(Dataset records)
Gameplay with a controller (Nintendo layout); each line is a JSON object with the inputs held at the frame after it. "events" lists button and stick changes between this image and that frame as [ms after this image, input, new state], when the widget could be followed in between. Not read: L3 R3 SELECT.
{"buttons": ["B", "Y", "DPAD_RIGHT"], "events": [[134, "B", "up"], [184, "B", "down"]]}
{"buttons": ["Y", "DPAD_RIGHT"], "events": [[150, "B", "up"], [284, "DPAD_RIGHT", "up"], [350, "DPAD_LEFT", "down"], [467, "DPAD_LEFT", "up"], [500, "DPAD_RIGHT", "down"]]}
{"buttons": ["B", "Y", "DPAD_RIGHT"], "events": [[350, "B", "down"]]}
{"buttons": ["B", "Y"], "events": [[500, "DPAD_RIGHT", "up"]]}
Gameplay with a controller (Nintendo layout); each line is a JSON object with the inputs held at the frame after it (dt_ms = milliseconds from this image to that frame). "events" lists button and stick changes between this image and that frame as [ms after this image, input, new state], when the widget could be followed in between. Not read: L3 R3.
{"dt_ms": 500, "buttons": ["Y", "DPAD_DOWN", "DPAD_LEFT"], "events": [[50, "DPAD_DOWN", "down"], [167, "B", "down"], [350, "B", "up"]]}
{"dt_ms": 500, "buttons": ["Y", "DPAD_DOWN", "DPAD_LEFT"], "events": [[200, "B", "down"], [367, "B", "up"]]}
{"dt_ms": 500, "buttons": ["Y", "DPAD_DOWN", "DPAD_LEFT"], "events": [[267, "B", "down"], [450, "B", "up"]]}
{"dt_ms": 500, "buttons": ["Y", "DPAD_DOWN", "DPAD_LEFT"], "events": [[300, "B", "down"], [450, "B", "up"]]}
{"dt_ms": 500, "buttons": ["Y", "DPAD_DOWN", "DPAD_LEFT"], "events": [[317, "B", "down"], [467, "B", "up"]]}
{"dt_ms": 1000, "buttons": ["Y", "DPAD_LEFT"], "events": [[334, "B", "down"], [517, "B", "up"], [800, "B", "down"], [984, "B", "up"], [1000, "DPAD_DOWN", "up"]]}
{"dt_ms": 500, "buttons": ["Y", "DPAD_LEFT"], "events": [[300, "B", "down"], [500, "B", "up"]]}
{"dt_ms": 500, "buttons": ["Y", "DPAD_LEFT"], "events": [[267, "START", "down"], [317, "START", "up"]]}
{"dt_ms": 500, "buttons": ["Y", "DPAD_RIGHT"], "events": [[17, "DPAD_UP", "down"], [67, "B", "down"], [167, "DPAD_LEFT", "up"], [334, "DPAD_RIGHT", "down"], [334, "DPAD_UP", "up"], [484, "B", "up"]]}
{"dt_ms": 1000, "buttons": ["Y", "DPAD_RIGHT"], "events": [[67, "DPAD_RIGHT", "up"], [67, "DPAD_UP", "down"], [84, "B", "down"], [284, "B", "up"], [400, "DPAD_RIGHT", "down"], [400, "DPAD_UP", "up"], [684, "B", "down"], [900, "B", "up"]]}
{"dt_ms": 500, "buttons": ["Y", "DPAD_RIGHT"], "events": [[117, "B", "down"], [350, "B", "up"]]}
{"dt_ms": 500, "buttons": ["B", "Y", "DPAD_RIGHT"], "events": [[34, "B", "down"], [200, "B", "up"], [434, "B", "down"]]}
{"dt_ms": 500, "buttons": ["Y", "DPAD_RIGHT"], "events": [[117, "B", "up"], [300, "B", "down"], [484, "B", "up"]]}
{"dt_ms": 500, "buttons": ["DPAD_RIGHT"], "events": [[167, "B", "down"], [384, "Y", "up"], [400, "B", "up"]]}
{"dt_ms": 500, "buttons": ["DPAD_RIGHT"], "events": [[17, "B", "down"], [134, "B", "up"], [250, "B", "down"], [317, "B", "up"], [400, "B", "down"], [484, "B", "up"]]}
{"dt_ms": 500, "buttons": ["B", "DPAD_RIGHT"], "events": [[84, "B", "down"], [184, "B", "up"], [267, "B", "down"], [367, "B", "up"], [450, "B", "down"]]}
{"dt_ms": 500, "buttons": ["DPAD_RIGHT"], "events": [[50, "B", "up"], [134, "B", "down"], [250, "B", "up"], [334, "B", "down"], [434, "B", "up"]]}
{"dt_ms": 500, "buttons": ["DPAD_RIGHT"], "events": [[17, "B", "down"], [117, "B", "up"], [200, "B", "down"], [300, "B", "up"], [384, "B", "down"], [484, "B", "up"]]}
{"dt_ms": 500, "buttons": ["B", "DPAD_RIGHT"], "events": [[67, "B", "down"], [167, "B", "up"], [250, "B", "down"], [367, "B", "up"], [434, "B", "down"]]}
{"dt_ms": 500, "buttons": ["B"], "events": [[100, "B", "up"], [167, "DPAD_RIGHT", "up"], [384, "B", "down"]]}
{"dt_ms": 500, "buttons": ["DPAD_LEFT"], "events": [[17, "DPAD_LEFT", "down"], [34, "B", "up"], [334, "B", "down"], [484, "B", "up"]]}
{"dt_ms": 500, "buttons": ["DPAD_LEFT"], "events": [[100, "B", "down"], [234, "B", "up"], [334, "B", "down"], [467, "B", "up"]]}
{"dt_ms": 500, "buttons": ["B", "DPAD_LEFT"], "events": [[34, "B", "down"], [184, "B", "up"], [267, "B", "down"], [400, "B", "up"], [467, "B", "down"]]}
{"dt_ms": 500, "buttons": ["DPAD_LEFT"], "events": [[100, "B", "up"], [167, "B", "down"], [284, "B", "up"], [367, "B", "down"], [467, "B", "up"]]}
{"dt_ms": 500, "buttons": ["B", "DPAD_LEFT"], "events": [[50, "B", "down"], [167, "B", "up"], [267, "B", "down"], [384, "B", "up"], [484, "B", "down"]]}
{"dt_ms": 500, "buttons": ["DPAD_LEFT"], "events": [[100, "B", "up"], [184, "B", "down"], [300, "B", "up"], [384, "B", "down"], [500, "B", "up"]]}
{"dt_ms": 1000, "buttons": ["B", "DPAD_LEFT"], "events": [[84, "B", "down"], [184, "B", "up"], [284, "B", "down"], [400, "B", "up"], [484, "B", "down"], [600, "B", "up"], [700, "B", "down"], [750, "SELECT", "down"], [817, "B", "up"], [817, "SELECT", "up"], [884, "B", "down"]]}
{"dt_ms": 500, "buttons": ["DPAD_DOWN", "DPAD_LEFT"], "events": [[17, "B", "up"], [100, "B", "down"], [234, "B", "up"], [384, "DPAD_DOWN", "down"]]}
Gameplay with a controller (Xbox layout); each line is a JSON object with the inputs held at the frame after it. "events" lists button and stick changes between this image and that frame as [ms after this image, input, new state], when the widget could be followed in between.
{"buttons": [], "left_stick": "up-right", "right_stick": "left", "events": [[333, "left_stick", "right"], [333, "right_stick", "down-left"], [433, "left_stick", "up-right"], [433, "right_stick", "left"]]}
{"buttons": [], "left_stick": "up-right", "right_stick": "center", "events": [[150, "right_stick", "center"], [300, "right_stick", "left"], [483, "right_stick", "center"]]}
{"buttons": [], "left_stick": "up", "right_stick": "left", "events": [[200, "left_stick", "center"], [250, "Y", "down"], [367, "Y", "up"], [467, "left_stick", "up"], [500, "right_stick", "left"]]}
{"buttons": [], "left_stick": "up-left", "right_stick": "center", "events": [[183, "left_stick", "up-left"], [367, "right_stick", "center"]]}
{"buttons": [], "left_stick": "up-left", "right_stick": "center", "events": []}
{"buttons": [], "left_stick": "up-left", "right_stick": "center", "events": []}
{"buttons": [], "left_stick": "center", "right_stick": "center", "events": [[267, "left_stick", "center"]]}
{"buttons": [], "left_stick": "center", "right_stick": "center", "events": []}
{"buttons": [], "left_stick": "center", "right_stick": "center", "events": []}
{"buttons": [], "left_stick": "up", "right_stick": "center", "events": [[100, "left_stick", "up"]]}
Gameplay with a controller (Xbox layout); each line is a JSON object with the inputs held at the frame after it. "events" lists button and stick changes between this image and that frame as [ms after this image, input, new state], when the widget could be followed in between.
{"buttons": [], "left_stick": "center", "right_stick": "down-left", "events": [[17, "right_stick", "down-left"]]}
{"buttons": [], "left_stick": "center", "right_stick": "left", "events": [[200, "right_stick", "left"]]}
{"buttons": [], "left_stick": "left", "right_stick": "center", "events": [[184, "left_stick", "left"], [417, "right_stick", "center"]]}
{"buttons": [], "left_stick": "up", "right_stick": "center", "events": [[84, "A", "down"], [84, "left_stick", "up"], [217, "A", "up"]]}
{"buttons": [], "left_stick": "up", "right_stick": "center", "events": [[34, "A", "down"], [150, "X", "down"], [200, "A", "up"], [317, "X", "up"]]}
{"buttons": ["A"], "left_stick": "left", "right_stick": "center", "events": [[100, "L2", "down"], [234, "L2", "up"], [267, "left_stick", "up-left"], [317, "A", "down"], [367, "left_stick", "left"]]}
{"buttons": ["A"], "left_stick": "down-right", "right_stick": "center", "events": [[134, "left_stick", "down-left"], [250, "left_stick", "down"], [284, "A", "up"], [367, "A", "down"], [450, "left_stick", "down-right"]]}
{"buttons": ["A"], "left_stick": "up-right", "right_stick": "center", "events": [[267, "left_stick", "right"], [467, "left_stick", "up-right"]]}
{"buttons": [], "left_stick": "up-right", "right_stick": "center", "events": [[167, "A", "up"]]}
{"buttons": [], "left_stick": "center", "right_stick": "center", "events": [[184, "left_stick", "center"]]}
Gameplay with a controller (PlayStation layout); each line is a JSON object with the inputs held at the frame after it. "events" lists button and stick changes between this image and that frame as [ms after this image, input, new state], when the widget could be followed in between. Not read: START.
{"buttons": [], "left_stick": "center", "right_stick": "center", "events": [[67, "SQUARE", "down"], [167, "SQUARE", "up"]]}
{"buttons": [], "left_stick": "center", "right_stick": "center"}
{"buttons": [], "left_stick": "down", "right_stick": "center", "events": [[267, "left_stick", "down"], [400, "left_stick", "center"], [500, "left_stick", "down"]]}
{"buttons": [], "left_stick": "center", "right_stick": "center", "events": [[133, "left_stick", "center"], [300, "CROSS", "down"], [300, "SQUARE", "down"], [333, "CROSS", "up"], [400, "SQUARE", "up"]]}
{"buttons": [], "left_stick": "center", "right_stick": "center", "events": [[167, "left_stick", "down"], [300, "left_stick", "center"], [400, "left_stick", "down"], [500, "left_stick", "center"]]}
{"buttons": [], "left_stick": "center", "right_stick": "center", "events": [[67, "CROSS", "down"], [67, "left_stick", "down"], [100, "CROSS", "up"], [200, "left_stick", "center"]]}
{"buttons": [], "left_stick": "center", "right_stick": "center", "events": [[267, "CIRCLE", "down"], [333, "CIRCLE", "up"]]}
(End Dataset records)
▸ **Task to complete**
Among the entries above, tally each line with the string "SQUARE" and state that figure only.

▸ **Your solution**
2